TASK DESCRIPTION: What follows is a set of records. Retype them exactly, leaving out the pictures.

------

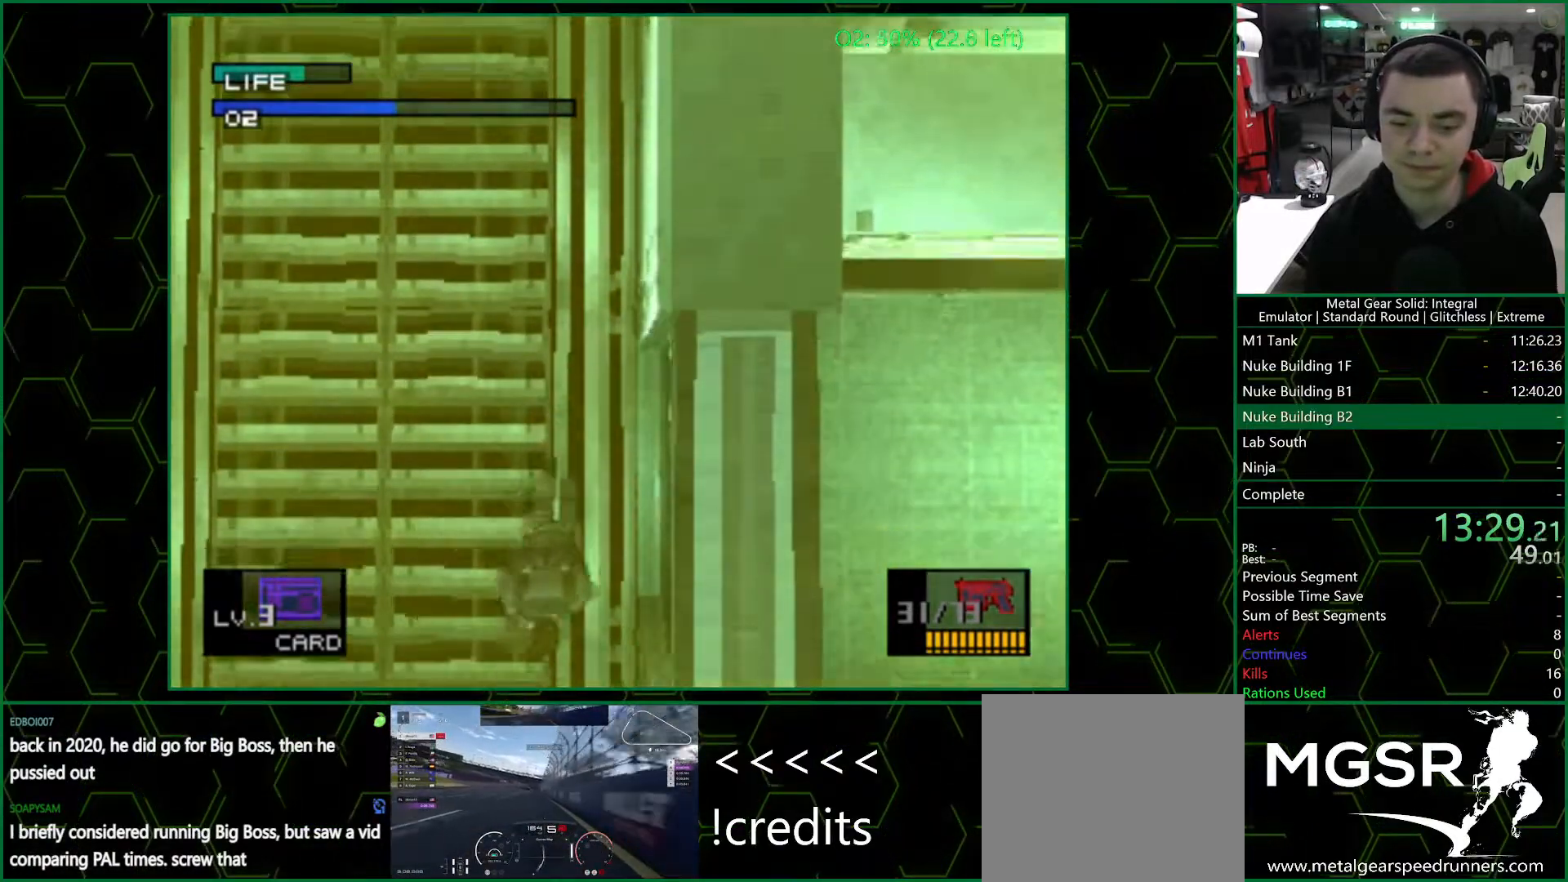
{"buttons": [], "left_stick": "down", "right_stick": "center", "events": []}
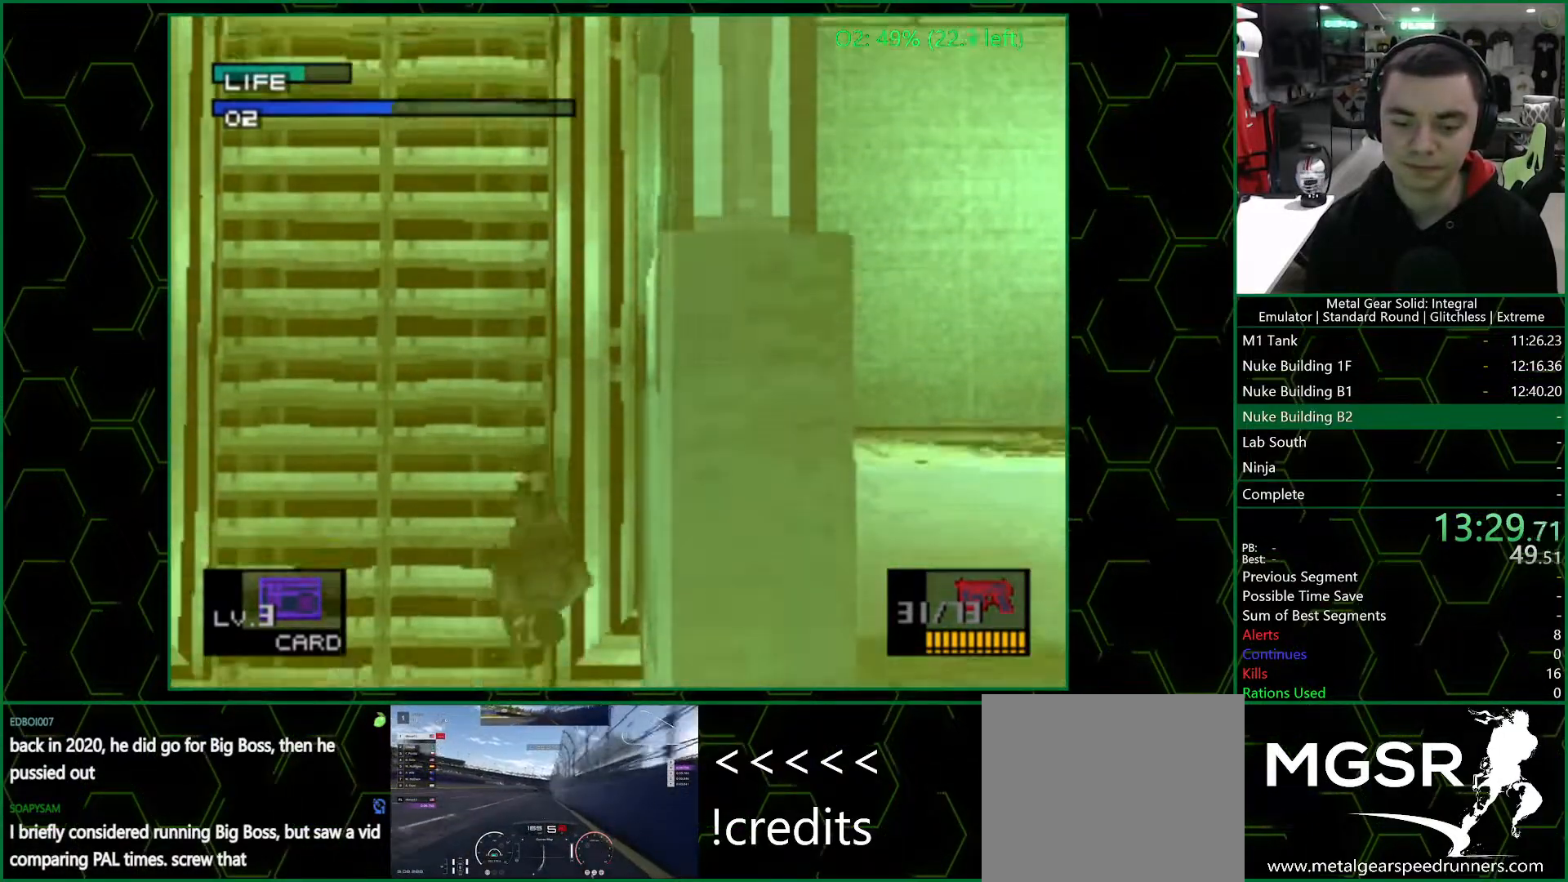
{"buttons": [], "left_stick": "up-right", "right_stick": "center", "events": [[283, "left_stick", "up-right"]]}
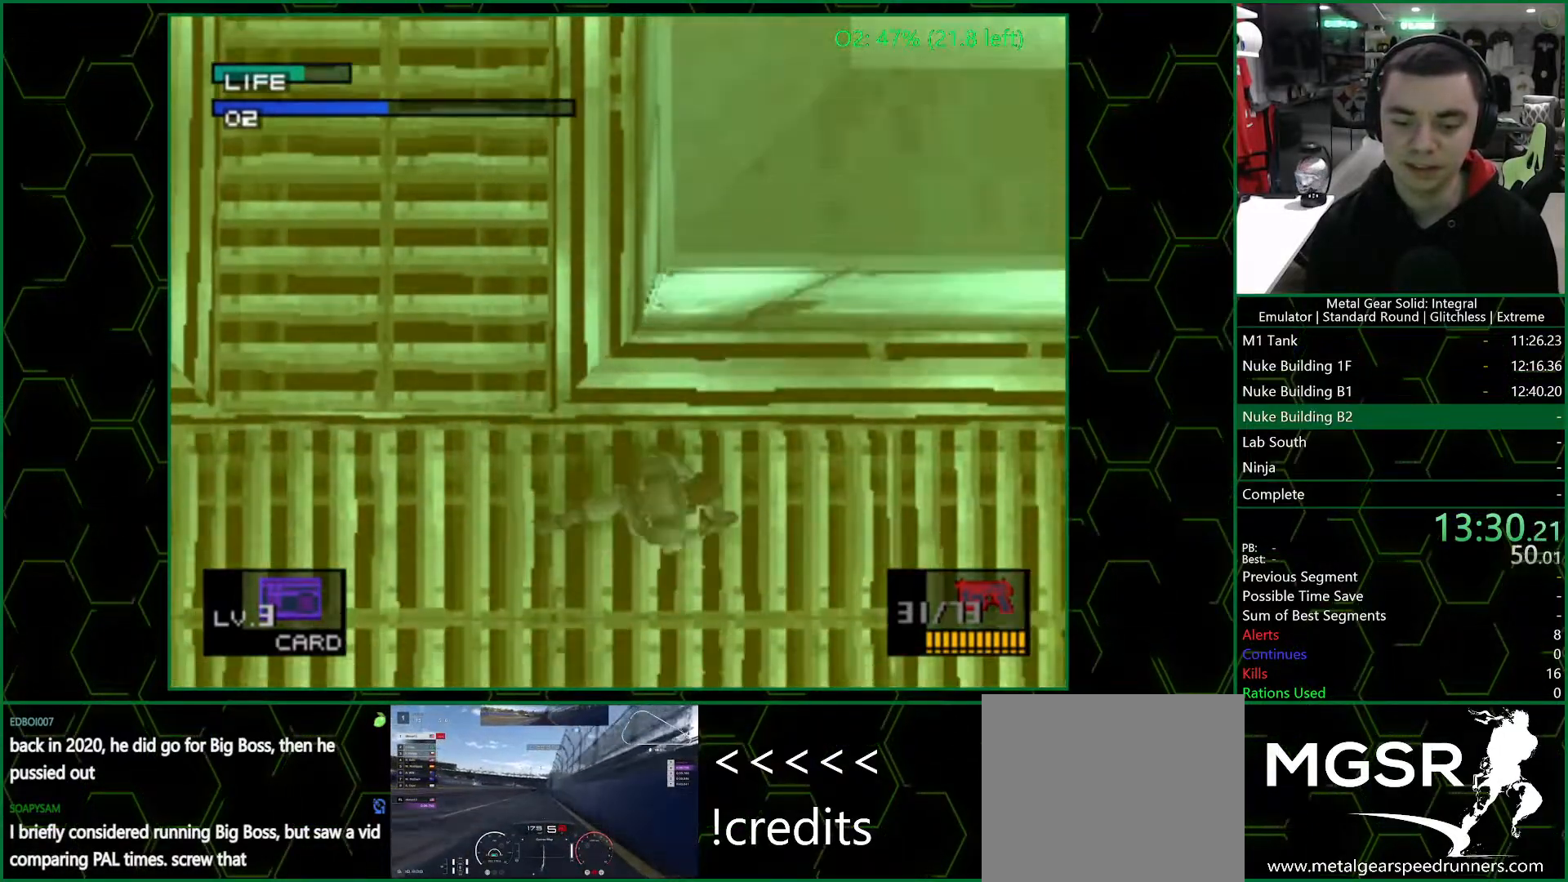
{"buttons": [], "left_stick": "up-right", "right_stick": "center", "events": []}
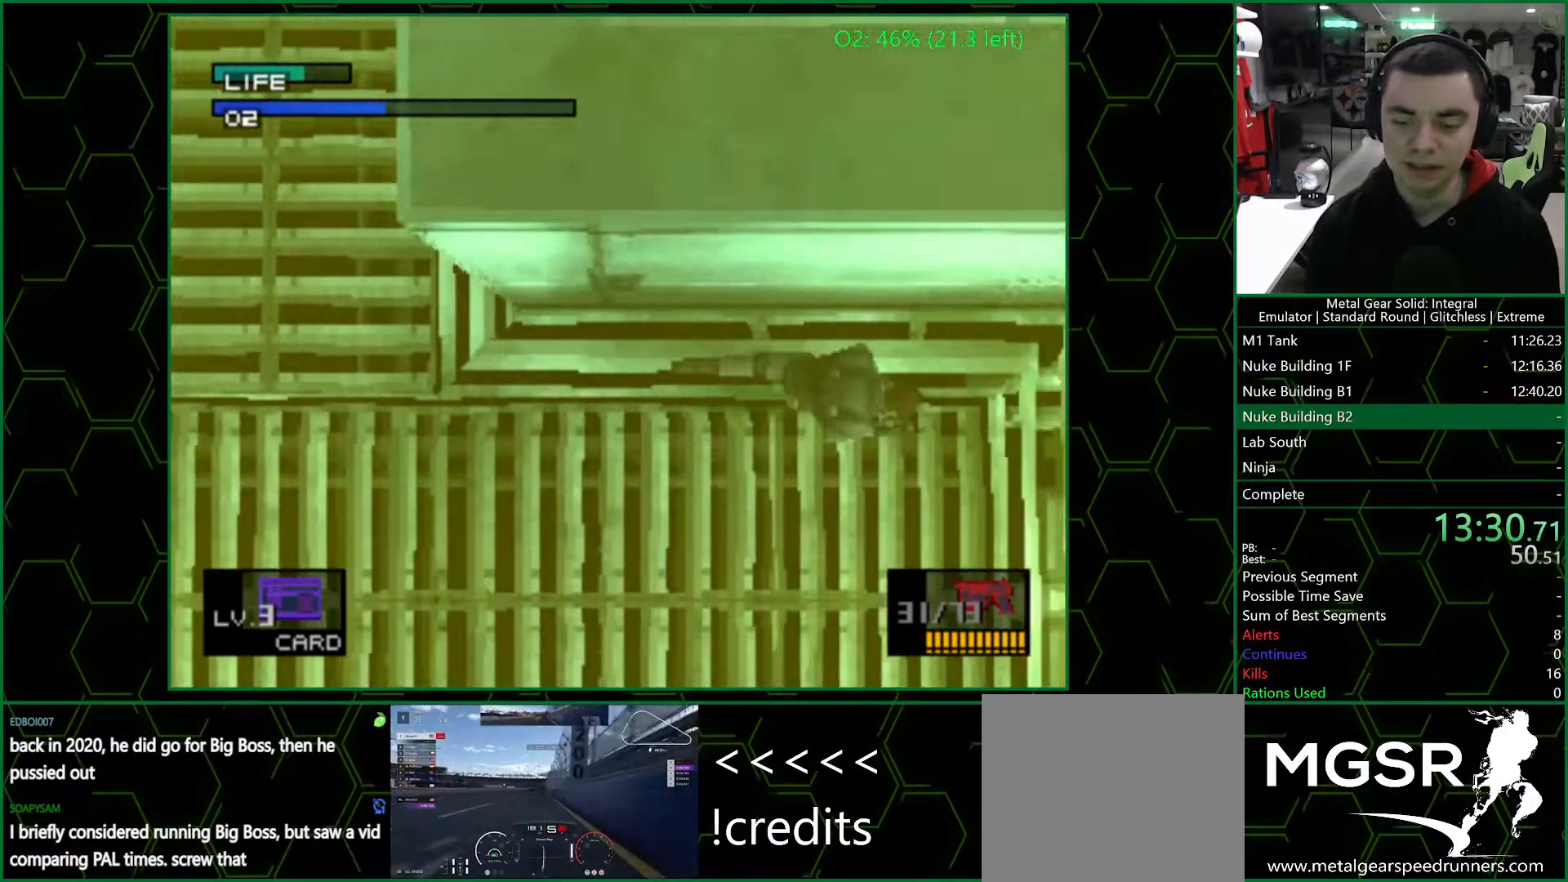
{"buttons": [], "left_stick": "up-right", "right_stick": "center", "events": []}
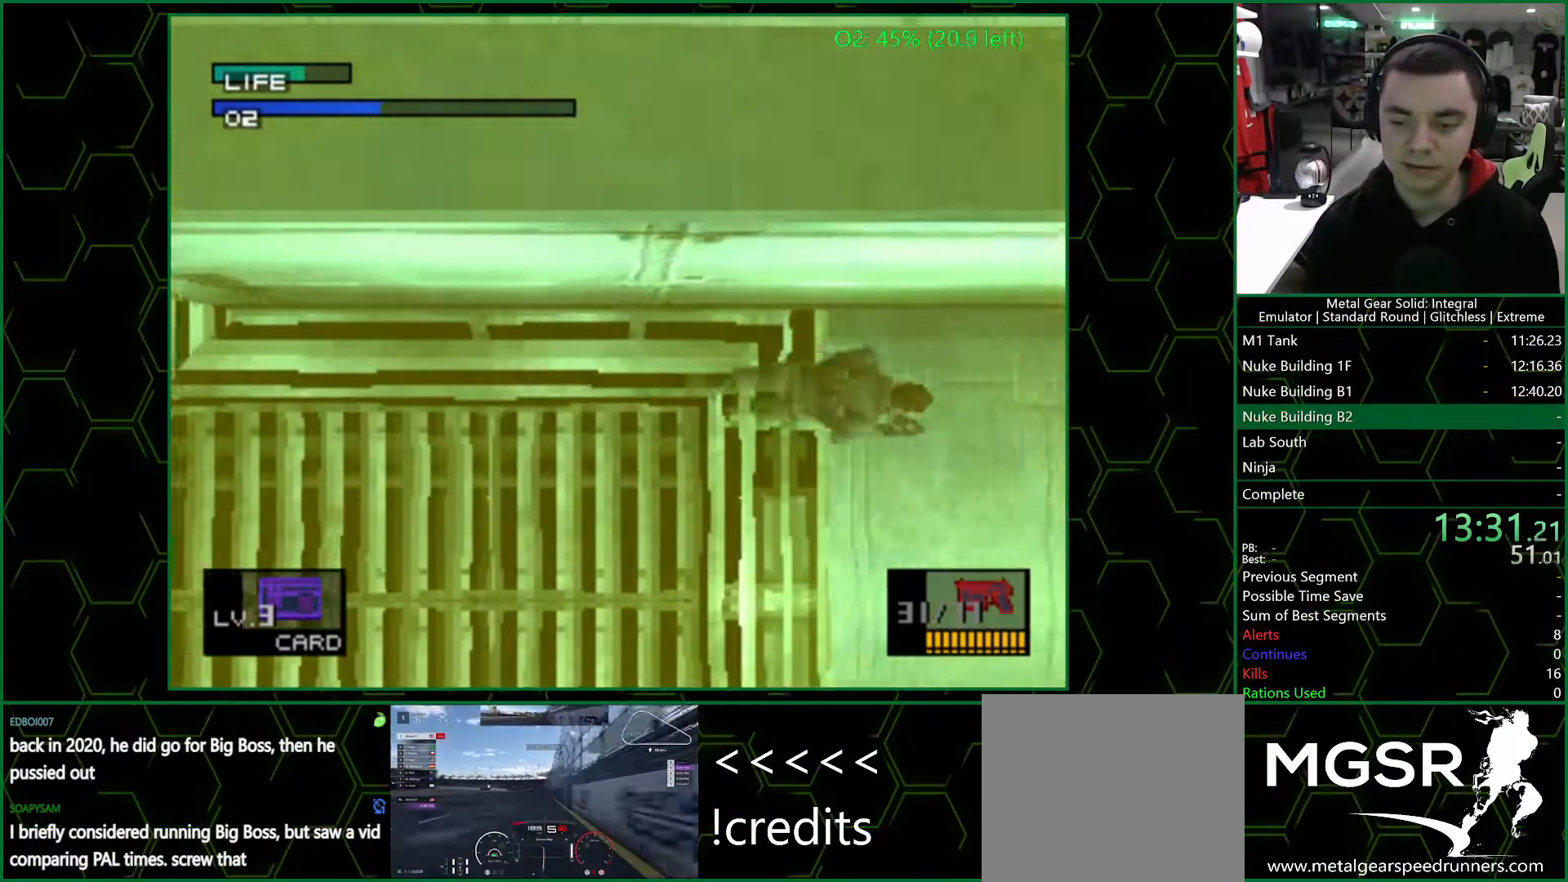
{"buttons": [], "left_stick": "down-right", "right_stick": "center", "events": [[67, "left_stick", "right"], [200, "left_stick", "down-right"]]}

------

OUTPUT FOR THIS TASK:
{"buttons": [], "left_stick": "down", "right_stick": "center", "events": []}
{"buttons": [], "left_stick": "up-right", "right_stick": "center", "events": [[283, "left_stick", "up-right"]]}
{"buttons": [], "left_stick": "up-right", "right_stick": "center", "events": []}
{"buttons": [], "left_stick": "up-right", "right_stick": "center", "events": []}
{"buttons": [], "left_stick": "down-right", "right_stick": "center", "events": [[67, "left_stick", "right"], [200, "left_stick", "down-right"]]}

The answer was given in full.